House of cop who killed Botham Shem Jean has not been searched

Dallas police officer Amber Guyger, who shot and killed Botham Shem Jean when she entered his apartment, using the excuse that she thought it was her apartment, is getting all the privileges that cops give fellow cops accused of committing crimes. She probably wouldn't have even been arrested had it not been for the public outcry. Two days later, Guyger was charged with mere manslaughter. She spent just a few hours in custody, which is highly unusual for a suspected killer. Then, her fellow cops got a warrant on the victim's apartment in a desperate attempt to find something to smear him with. They found a tiny bit of pot, and Fox News reported on it like it was the crime of the century. And now the news is out that Guyger's apartment has never been searched, which means she's had plenty of time to get rid of any incriminating evidence.

From Newsone:

ABC 8 in Dallas obtained copies of the five search warrants for the case. Two of them “allowed investigators to remove the front door of Guyger and Jean’s apartment, their door locks and to download data for their door locks.”

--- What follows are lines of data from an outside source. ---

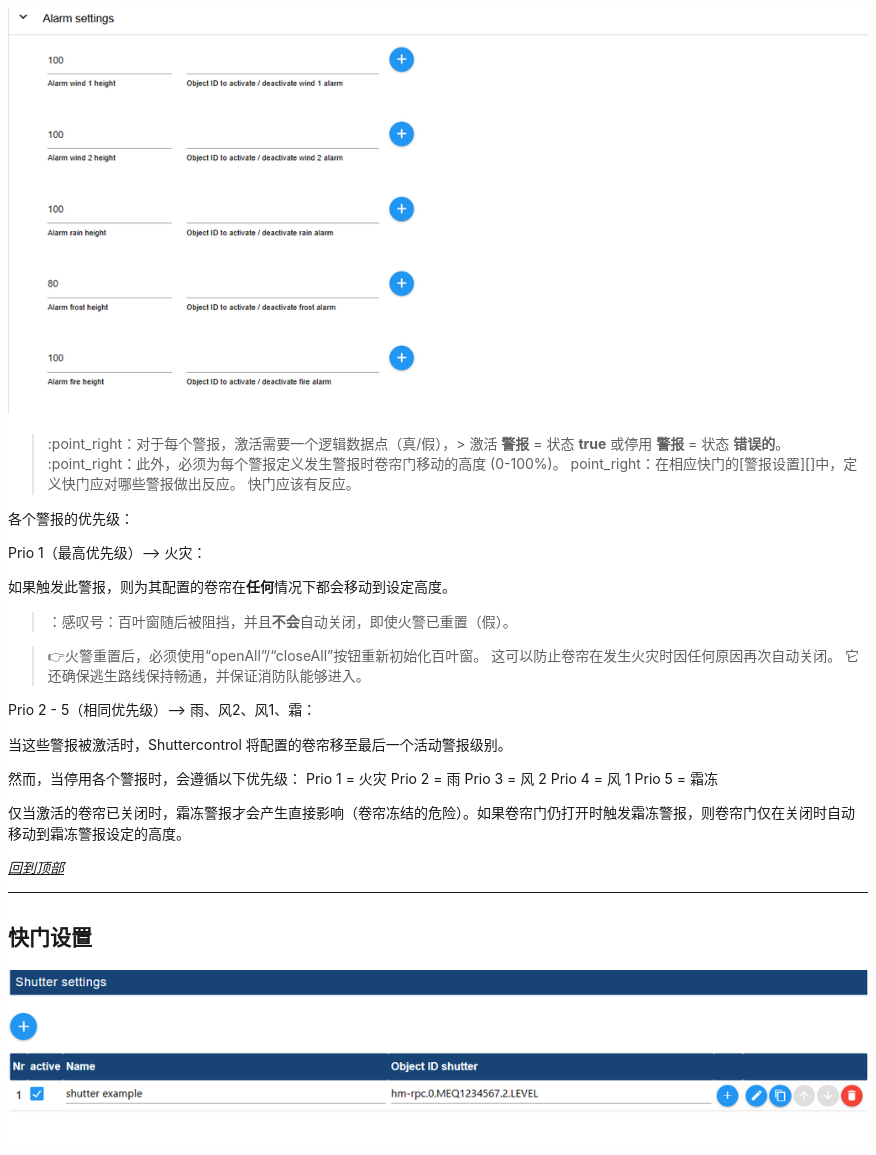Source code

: ![额外设置闹钟](../../../en/adapterref/iobroker.shuttercontrol/img/ExtraSettingsAlarm.png)

>:point_right：对于每个警报，激活需要一个逻辑数据点（真/假），> 激活 **警报** = 状态 **true** 或停用 **警报** = 状态 **错误的**。
>:point_right：此外，必须为每个警报定义发生警报时卷帘门移动的高度 (0-100%)。
>point_right：在相应快门的[警报设置][]中，定义快门应对哪些警报做出反应。
快门应该有反应。

各个警报的优先级：

Prio 1（最高优先级）--> 火灾：

如果触发此警报，则为其配置的卷帘在**任何**情况下都会移动到设定高度。
>：感叹号：百叶窗随后被阻挡，并且**不会**自动关闭，即使火警已重置（假）。

>:point_right:火警重置后，必须使用“openAll”/“closeAll”按钮重新初始化百叶窗。
这可以防止卷帘在发生火灾时因任何原因再次自动关闭。
它还确保逃生路线保持畅通，并保证消防队能够进入。

Prio 2 - 5（相同优先级）--> 雨、风2、风1、霜：

当这些警报被激活时，Shuttercontrol 将配置的卷帘移至最后一个活动警报级别。

然而，当停用各个警报时，会遵循以下优先级： Prio 1 = 火灾 Prio 2 = 雨 Prio 3 = 风 2 Prio 4 = 风 1 Prio 5 = 霜冻

仅当激活的卷帘已关闭时，霜冻警报才会产生直接影响（卷帘冻结的危险）。如果卷帘门仍打开时触发霜冻警报，则卷帘门仅在关闭时自动移动到霜冻警报设定的高度。

_[回到顶部](#start-of-content)_

---

## 快门设置
![主1](../../../en/adapterref/iobroker.shuttercontrol/img/main1.png)
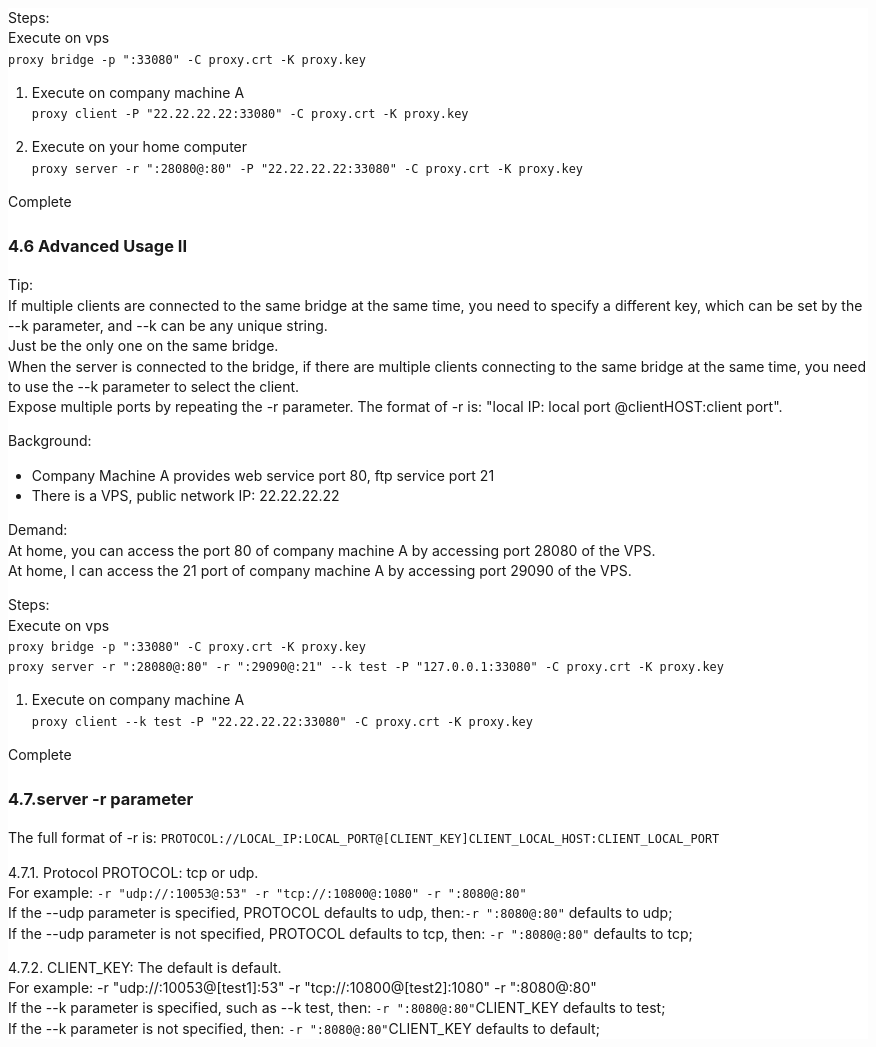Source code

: Steps:  
Execute on vps  
`proxy bridge -p ":33080" -C proxy.crt -K proxy.key`

1. Execute on company machine A  
   `proxy client -P "22.22.22.22:33080" -C proxy.crt -K proxy.key`

1. Execute on your home computer  
   `proxy server -r ":28080@:80" -P "22.22.22.22:33080" -C proxy.crt -K proxy.key`

Complete

### 4.6 Advanced Usage II
Tip:  
If multiple clients are connected to the same bridge at the same time, you need to specify a different key, which can be set by the --k parameter, and --k can be any unique string.  
Just be the only one on the same bridge.  
When the server is connected to the bridge, if there are multiple clients connecting to the same bridge at the same time, you need to use the --k parameter to select the client.  
Expose multiple ports by repeating the -r parameter. The format of -r is: "local IP: local port @clientHOST:client port".

Background:
- Company Machine A provides web service port 80, ftp service port 21
- There is a VPS, public network IP: 22.22.22.22

Demand:  
At home, you can access the port 80 of company machine A by accessing port 28080 of the VPS.  
At home, I can access the 21 port of company machine A by accessing port 29090 of the VPS.

Steps:  
Execute on vps  
`proxy bridge -p ":33080" -C proxy.crt -K proxy.key`  
`proxy server -r ":28080@:80" -r ":29090@:21" --k test -P "127.0.0.1:33080" -C proxy.crt -K proxy.key`

1. Execute on company machine A  
   `proxy client --k test -P "22.22.22.22:33080" -C proxy.crt -K proxy.key`

Complete

### 4.7.server -r parameter
The full format of -r is: `PROTOCOL://LOCAL_IP:LOCAL_PORT@[CLIENT_KEY]CLIENT_LOCAL_HOST:CLIENT_LOCAL_PORT`

4.7.1. Protocol PROTOCOL: tcp or udp.  
For example: `-r "udp://:10053@:53" -r "tcp://:10800@:1080" -r ":8080@:80"`  
If the --udp parameter is specified, PROTOCOL defaults to udp, then:`-r ":8080@:80"` defaults to udp;  
If the --udp parameter is not specified, PROTOCOL defaults to tcp, then: `-r ":8080@:80"` defaults to tcp;

4.7.2. CLIENT_KEY: The default is default.  
For example: -r "udp://:10053@[test1]:53" -r "tcp://:10800@[test2]:1080" -r ":8080@:80"  
If the --k parameter is specified, such as --k test, then: `-r ":8080@:80"`CLIENT_KEY defaults to test;  
If the --k parameter is not specified, then: `-r ":8080@:80"`CLIENT_KEY defaults to default;
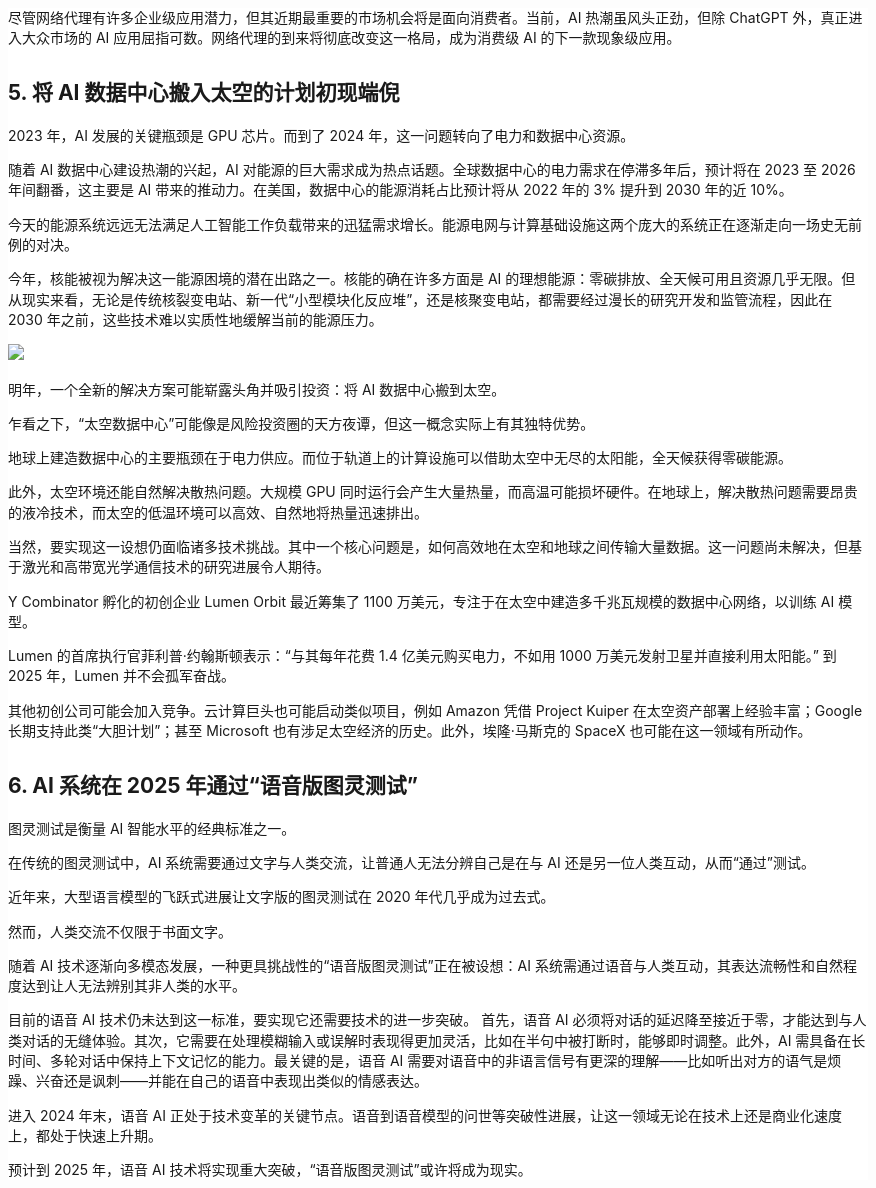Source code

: 尽管网络代理有许多企业级应用潜力，但其近期最重要的市场机会将是面向消费者。当前，AI 热潮虽风头正劲，但除 ChatGPT 外，真正进入大众市场的 AI
应用屈指可数。网络代理的到来将彻底改变这一格局，成为消费级 AI 的下一款现象级应用。

## 5\. 将 AI 数据中心搬入太空的计划初现端倪

2023 年，AI 发展的关键瓶颈是 GPU 芯片。而到了 2024 年，这一问题转向了电力和数据中心资源。

随着 AI 数据中心建设热潮的兴起，AI 对能源的巨大需求成为热点话题。全球数据中心的电力需求在停滞多年后，预计将在 2023 至 2026
年间翻番，这主要是 AI 带来的推动力。在美国，数据中心的能源消耗占比预计将从 2022 年的 3% 提升到 2030 年的近 10%。

今天的能源系统远远无法满足人工智能工作负载带来的迅猛需求增长。能源电网与计算基础设施这两个庞大的系统正在逐渐走向一场史无前例的对决。

今年，核能被视为解决这一能源困境的潜在出路之一。核能的确在许多方面是 AI
的理想能源：零碳排放、全天候可用且资源几乎无限。但从现实来看，无论是传统核裂变电站、新一代“小型模块化反应堆”，还是核聚变电站，都需要经过漫长的研究开发和监管流程，因此在
2030 年之前，这些技术难以实质性地缓解当前的能源压力。

![](https://mmbiz.qpic.cn/mmbiz_png/iaqv2tagPYAjxV0PgicT8ib6rYWKpSK8Eib8hqib7VUGY6BEW4zjYscBMYfC4uXmgI1pmZNqfxJZ7sianUVWCazABt6g/640?wx_fmt=png&from=appmsg)

明年，一个全新的解决方案可能崭露头角并吸引投资：将 AI 数据中心搬到太空。

乍看之下，“太空数据中心”可能像是风险投资圈的天方夜谭，但这一概念实际上有其独特优势。

地球上建造数据中心的主要瓶颈在于电力供应。而位于轨道上的计算设施可以借助太空中无尽的太阳能，全天候获得零碳能源。

此外，太空环境还能自然解决散热问题。大规模 GPU
同时运行会产生大量热量，而高温可能损坏硬件。在地球上，解决散热问题需要昂贵的液冷技术，而太空的低温环境可以高效、自然地将热量迅速排出。

当然，要实现这一设想仍面临诸多技术挑战。其中一个核心问题是，如何高效地在太空和地球之间传输大量数据。这一问题尚未解决，但基于激光和高带宽光学通信技术的研究进展令人期待。

Y Combinator 孵化的初创企业 Lumen Orbit 最近筹集了 1100 万美元，专注于在太空中建造多千兆瓦规模的数据中心网络，以训练 AI
模型。

Lumen 的首席执行官菲利普·约翰斯顿表示：“与其每年花费 1.4 亿美元购买电力，不如用 1000 万美元发射卫星并直接利用太阳能。” 到 2025
年，Lumen 并不会孤军奋战。

其他初创公司可能会加入竞争。云计算巨头也可能启动类似项目，例如 Amazon 凭借 Project Kuiper 在太空资产部署上经验丰富；Google
长期支持此类“大胆计划”；甚至 Microsoft 也有涉足太空经济的历史。此外，埃隆·马斯克的 SpaceX 也可能在这一领域有所动作。

## 6\. AI 系统在 2025 年通过“语音版图灵测试”

图灵测试是衡量 AI 智能水平的经典标准之一。

在传统的图灵测试中，AI 系统需要通过文字与人类交流，让普通人无法分辨自己是在与 AI 还是另一位人类互动，从而“通过”测试。

近年来，大型语言模型的飞跃式进展让文字版的图灵测试在 2020 年代几乎成为过去式。

然而，人类交流不仅限于书面文字。

随着 AI 技术逐渐向多模态发展，一种更具挑战性的“语音版图灵测试”正在被设想：AI
系统需通过语音与人类互动，其表达流畅性和自然程度达到让人无法辨别其非人类的水平。

目前的语音 AI 技术仍未达到这一标准，要实现它还需要技术的进一步突破。 首先，语音 AI
必须将对话的延迟降至接近于零，才能达到与人类对话的无缝体验。其次，它需要在处理模糊输入或误解时表现得更加灵活，比如在半句中被打断时，能够即时调整。此外，AI
需具备在长时间、多轮对话中保持上下文记忆的能力。最关键的是，语音 AI
需要对语音中的非语言信号有更深的理解——比如听出对方的语气是烦躁、兴奋还是讽刺——并能在自己的语音中表现出类似的情感表达。

进入 2024 年末，语音 AI 正处于技术变革的关键节点。语音到语音模型的问世等突破性进展，让这一领域无论在技术上还是商业化速度上，都处于快速上升期。

预计到 2025 年，语音 AI 技术将实现重大突破，“语音版图灵测试”或许将成为现实。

The third warrant allowed investigators to enter Jean’s apartment. The fourth showed they obtained video from the surveillance camera in the apartment management’s office. The final warrant, according to ABC, “gave investigators the authority to obtain all communications related to the incident in the possession of property management, as well as all surveillance video and all entry and access logs from 9 p.m. to 11 p.m. on the night of the shooting.”

What’s missing? No warrant to search the killer apartment, Amber Guyger.

Office Guyger also has plenty of time to think about how to tell her side of the story, which doesn't match witness's accounts. From the National Review:

This is what we know so far. Jean was home alone in his apartment in the South Side Flats complex in Dallas when police officer Amber Guyger entered and shot him dead. The precise chain of events is somewhat disputed. The affidavit supporting Guyger’s arrest warrant states that she believed she was entering her own apartment, which was directly below Jean’s and laid out almost identically. When she placed her key in the lock, the door pushed open, the apartment was dark, she saw a “large silhouette” across the room, and she believed she was facing a burglar. She “drew her firearm” and “gave verbal commands,” which she claims Jean ignored. She fired twice, and only then, she says, entered the apartment, called 911, turned on the lights, and realized she’d made a terrible mistake.

These statements, however, don’t square with other testimony. One witness reported hearing a woman yelling, “Let me in! Let me in!” before the gunshots and a man’s voice saying, “Oh my God. Why did you do that?” after them.